TASK DESCRIPTION = What the answer must hold is the line containing "Table 1. Summary of previous" and all lines after it through the end of the listing, copied exactly, with pictures left out.

RECORDS SUPPLIED =
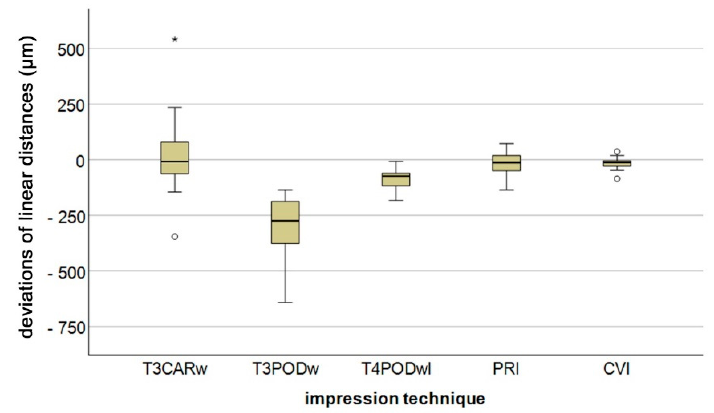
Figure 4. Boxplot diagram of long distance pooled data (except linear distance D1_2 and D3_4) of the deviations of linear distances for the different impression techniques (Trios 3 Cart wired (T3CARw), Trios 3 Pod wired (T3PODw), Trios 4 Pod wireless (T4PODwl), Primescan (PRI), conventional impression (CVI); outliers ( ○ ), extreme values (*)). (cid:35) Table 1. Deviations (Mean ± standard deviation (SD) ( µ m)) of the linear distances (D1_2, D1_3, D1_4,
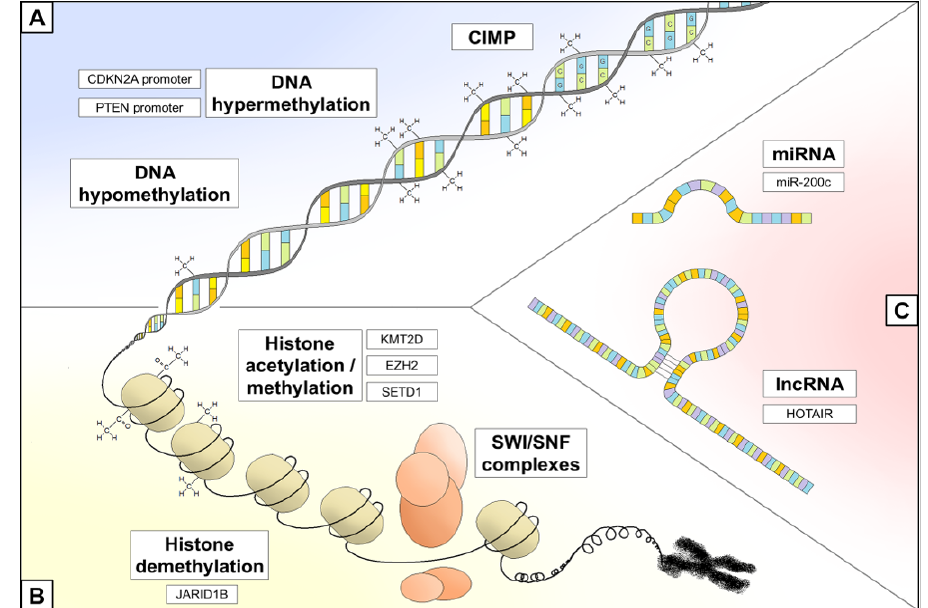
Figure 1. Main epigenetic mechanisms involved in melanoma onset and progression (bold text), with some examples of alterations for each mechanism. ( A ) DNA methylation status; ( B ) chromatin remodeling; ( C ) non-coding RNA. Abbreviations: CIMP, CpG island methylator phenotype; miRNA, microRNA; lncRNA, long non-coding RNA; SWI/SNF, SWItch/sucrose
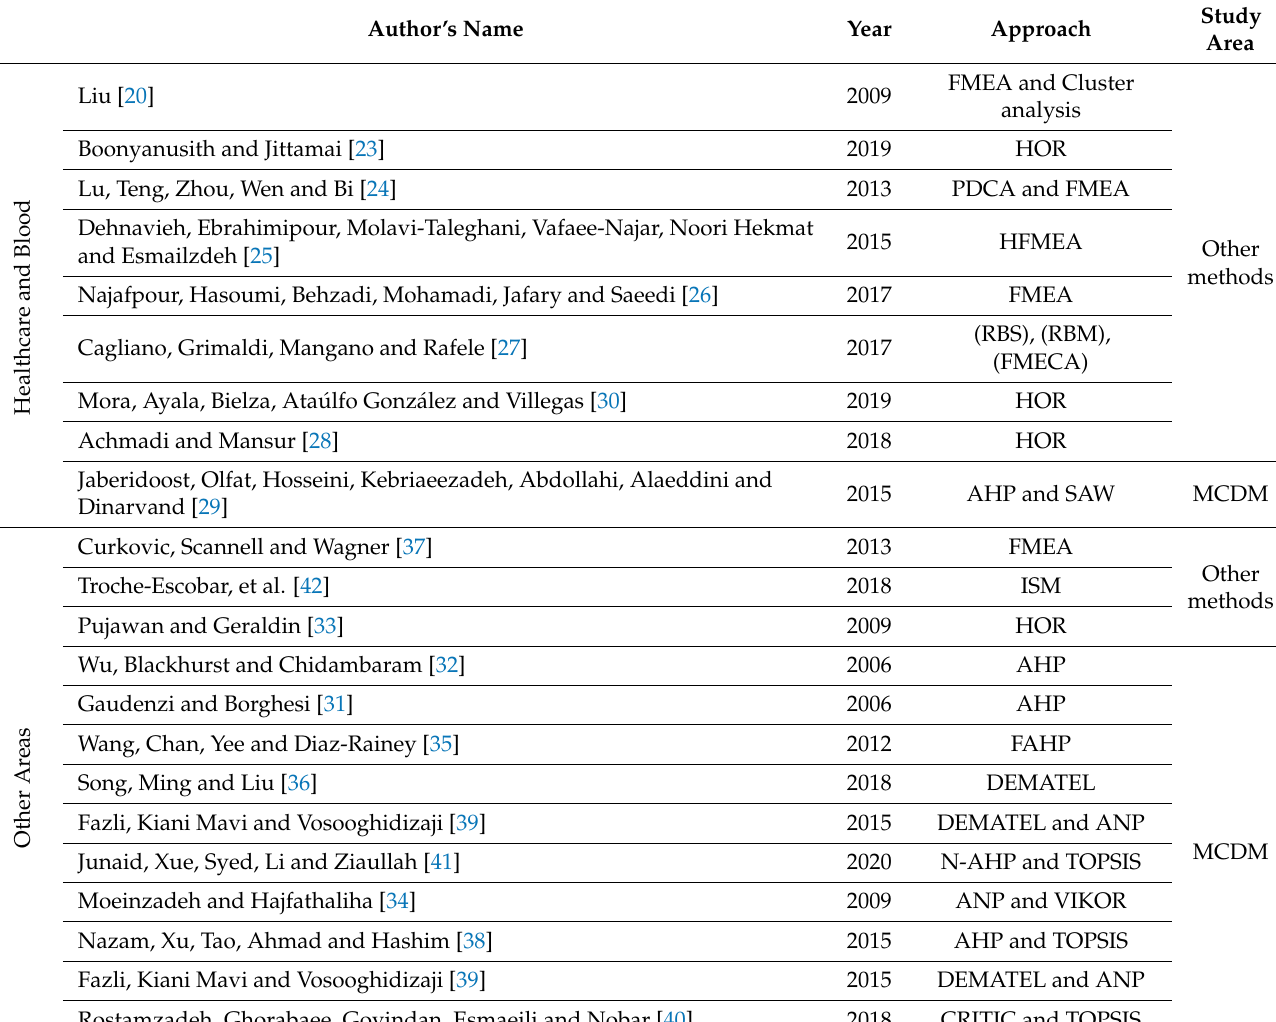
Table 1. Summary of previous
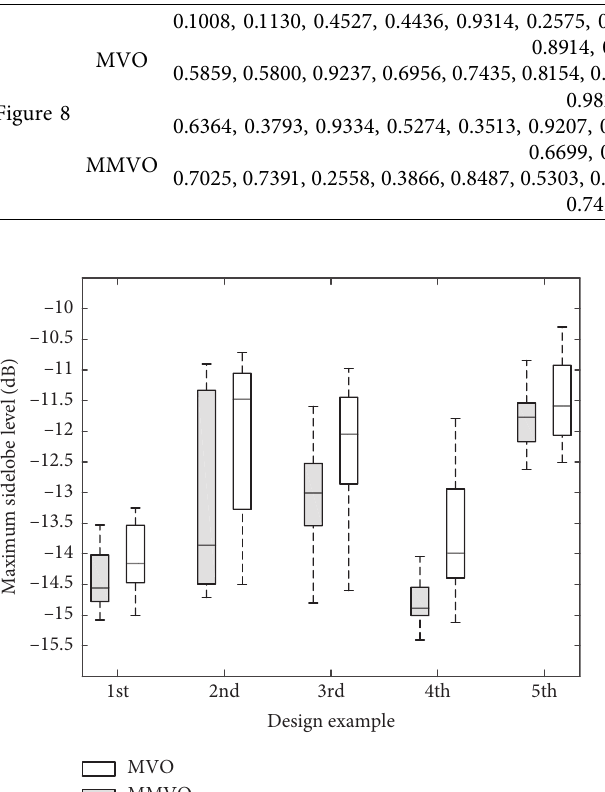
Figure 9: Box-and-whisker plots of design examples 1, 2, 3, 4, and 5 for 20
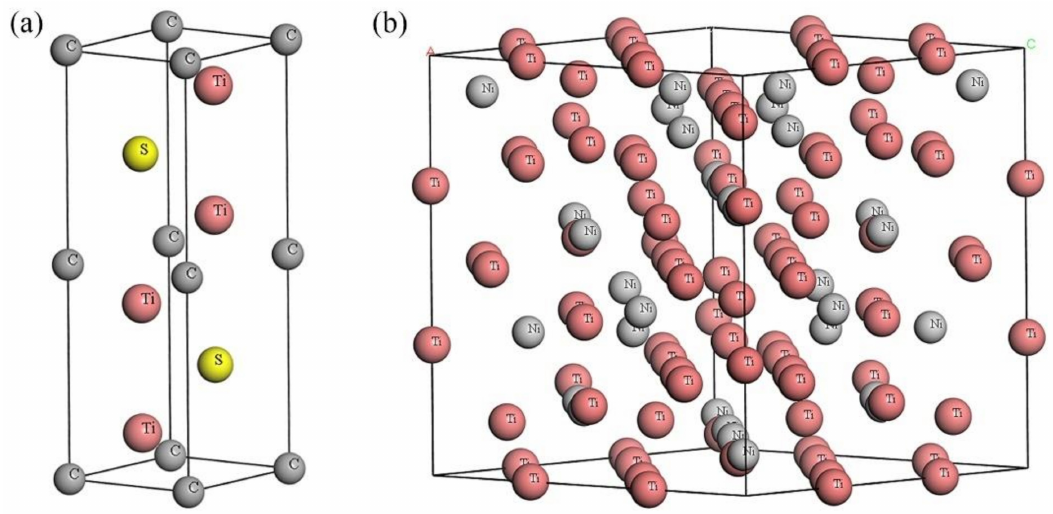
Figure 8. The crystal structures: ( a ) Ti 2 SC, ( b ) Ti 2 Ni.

ANSWER AREA =
Table 1. Summary of previous
Figure 9: Box-and-whisker plots of design examples 1, 2, 3, 4, and 5 for 20
Figure 8. The crystal structures: ( a ) Ti 2 SC, ( b ) Ti 2 Ni.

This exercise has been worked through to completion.